## Extracto del documento
================

Hay que distinguir entre el judaísmo del Antiguo Testamento y el judaísmo postcristiano. El primero (AT) es una preparación para el cristianismo; el segundo, por el contrario (judaísmo postcristiano), rechazó y sigue rechazando al Mesías Jesucristo. En este sentido, hay una oposición de contradicción entre el cristianismo y el judaísmo actual.
La Antigua Alianza se basaba también en la cooperación de los hombres. Moisés recibió una declaración de Dios que contenía las condiciones del antiguo pacto. La alianza estaba condicionada (Dt., XI, 1-28) a la obediencia del pueblo de Israel: «Hoy os pongo delante bendición y maldición: la bendición si obedecéis los mandamientos de Yahvé […] la maldición si no obedecéis» (Dt., XI, 28) y Dios amenaza en más ocasiones con romperla a causa de la infidelidad del pueblo judío, al que querría incluso exterminar (Dt., XXVIII; Lev., XXVI, 14 ss.; Ier., XXVI, 4-6; Os., VII, 8 e IX, 6).

================

## Extractos de datos
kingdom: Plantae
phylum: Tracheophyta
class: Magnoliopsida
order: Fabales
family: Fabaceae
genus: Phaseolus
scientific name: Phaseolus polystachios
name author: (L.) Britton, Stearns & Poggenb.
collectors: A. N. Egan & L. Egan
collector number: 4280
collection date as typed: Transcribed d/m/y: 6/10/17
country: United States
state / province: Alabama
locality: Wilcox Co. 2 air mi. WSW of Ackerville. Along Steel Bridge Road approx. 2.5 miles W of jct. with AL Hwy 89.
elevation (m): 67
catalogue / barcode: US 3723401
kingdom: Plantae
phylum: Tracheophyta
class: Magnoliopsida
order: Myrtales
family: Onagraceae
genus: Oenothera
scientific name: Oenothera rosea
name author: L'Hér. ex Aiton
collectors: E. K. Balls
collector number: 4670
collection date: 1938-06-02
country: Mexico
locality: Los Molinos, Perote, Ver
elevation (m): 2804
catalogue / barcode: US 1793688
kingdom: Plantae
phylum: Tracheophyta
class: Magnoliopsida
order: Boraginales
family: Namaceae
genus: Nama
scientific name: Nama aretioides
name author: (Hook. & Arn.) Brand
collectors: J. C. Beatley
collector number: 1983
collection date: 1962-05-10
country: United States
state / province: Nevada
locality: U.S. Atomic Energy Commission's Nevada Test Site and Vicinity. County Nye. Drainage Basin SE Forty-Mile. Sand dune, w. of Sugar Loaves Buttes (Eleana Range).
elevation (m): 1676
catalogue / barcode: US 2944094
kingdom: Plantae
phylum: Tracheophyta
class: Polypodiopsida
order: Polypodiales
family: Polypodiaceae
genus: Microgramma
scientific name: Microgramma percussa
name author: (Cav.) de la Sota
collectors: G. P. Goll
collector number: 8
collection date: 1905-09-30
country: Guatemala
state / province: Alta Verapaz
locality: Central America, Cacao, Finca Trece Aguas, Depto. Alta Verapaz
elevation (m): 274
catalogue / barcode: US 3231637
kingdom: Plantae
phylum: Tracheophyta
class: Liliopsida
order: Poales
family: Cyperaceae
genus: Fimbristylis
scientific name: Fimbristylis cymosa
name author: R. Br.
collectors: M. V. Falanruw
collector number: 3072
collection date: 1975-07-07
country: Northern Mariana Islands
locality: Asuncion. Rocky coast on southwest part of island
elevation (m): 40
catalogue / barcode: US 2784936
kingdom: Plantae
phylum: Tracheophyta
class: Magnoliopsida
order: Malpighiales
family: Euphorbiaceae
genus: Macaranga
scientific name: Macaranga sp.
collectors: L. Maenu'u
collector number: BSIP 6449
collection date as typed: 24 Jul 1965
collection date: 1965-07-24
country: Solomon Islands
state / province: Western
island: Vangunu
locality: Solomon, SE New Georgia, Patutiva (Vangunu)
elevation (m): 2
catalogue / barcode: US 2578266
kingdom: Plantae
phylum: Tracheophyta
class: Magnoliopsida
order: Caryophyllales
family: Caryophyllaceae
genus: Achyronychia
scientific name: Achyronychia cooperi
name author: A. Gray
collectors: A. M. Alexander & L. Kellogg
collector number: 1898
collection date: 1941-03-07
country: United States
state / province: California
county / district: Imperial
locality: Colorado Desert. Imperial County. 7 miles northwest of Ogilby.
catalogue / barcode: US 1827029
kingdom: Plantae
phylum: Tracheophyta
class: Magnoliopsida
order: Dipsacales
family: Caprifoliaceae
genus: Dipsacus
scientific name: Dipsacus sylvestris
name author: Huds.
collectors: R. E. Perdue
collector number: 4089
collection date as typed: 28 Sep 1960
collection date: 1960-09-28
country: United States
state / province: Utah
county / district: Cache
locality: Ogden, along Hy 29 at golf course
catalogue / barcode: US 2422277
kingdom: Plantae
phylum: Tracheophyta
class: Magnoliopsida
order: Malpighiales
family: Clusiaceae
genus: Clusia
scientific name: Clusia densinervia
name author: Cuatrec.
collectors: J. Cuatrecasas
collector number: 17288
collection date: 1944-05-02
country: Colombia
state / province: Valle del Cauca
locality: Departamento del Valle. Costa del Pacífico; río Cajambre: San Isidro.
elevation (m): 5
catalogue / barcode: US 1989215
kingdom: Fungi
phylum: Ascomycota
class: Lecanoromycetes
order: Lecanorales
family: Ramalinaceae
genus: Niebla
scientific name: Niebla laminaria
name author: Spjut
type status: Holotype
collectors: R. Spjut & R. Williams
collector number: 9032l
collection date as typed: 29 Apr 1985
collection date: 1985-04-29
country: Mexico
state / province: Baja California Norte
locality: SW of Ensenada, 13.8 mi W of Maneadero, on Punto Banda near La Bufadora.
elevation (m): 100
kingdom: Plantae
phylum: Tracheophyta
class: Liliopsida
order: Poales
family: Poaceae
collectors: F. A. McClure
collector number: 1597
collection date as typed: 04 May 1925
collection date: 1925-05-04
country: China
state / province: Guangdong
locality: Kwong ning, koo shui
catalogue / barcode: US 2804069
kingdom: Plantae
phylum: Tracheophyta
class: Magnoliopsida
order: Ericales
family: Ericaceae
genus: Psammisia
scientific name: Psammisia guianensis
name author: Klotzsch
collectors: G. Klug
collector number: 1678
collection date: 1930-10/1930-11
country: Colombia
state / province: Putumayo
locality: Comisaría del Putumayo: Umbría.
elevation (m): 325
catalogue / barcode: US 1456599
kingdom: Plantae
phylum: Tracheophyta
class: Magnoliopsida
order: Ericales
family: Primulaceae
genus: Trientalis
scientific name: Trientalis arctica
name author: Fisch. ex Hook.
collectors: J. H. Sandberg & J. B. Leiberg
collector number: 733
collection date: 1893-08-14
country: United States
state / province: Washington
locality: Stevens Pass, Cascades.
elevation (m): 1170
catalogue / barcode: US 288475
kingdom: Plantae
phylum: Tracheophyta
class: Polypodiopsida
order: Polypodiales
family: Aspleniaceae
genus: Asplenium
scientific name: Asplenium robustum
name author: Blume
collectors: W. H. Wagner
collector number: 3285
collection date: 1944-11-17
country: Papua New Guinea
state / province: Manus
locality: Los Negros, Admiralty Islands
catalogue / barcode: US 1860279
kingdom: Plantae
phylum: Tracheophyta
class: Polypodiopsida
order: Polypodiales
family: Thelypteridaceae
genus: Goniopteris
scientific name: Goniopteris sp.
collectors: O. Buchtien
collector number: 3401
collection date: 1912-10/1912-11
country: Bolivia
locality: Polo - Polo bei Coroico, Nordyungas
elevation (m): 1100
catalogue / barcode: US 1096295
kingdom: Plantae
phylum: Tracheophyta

================

## Ejercicio propuesto 1
Responde con base en el texto sobre el judaísmo y la Antigua Alianza:
(a) ¿Qué es el judaísmo del Antiguo Testamento respecto al cristianismo?
(b) ¿Quién recibió la declaración de Dios con las condiciones del antiguo pacto?
(c) ¿A qué estaba condicionada la alianza?
## Ejercicio propuesto 2
Escribe la continuación del texto sobre el judaísmo y la Antigua Alianza, empezando después de su última oración.

## Respuesta del ejercicio 1
(a) Una preparación para el cristianismo.
(b) Moisés.
(c) A la obediencia del pueblo de Israel.

## Respuesta del ejercicio 2
Después de la muerte de Cristo, a raíz de la infidelidad de gran parte del pueblo de Israel para con Cristo y el Antiguo Testamento que lo anunciaba, el perdón de Dios se limita a un un pequeño resto fiel a Jesucristo. Por parte de Dios, no hubo rescisión de su plan, sino simple desarrollo o perfeccionamiento de la Alianza primitiva o antigua en la nueva y definitiva, que dará al pequeño resto de los judíos fieles al Mesías «un corazón nuevo», y se abrirá a toda la humanidad (Jer, XXXI, 31-34 y Heb. VIII, 8-13)… Jesús no instauró una nueva religión; enseñó que Dios quería la salvación de toda la humanidad y que la fe en Cristo era el requisito a cumplir para alcanzar dicha salvación. La comunidad cristiana se ha mantenido fiel a la tradición veterotestamentaria, reconociendo en Jesús el Cristo anunciado por los profetas. Para los cristianos, es el judaísmo el que ha sido infiel al Antiguo Testamento. Al incorporarse a la Iglesia, el pequeño resto fiel garantiza la continuidad de la Alianza (antigua y nueva). El Cristo que había de venir ha venido y es la piedra angular que ha hecho de de dos (pueblos: el judío y el gentil) uno solo (los cristianos).
El deicidio y el Doctor Común de la Iglesia
El neomodernismo, a partir de la declaración Nostra aetate (1965), ha intentado negar la doctrina del deicidio contenida en las Escrituras y en la Tradición (Revelación divina) y enseñada por el Magisterio tradicional de la Iglesia, que tiene la misión de interpretar rectamente la Revelación divina.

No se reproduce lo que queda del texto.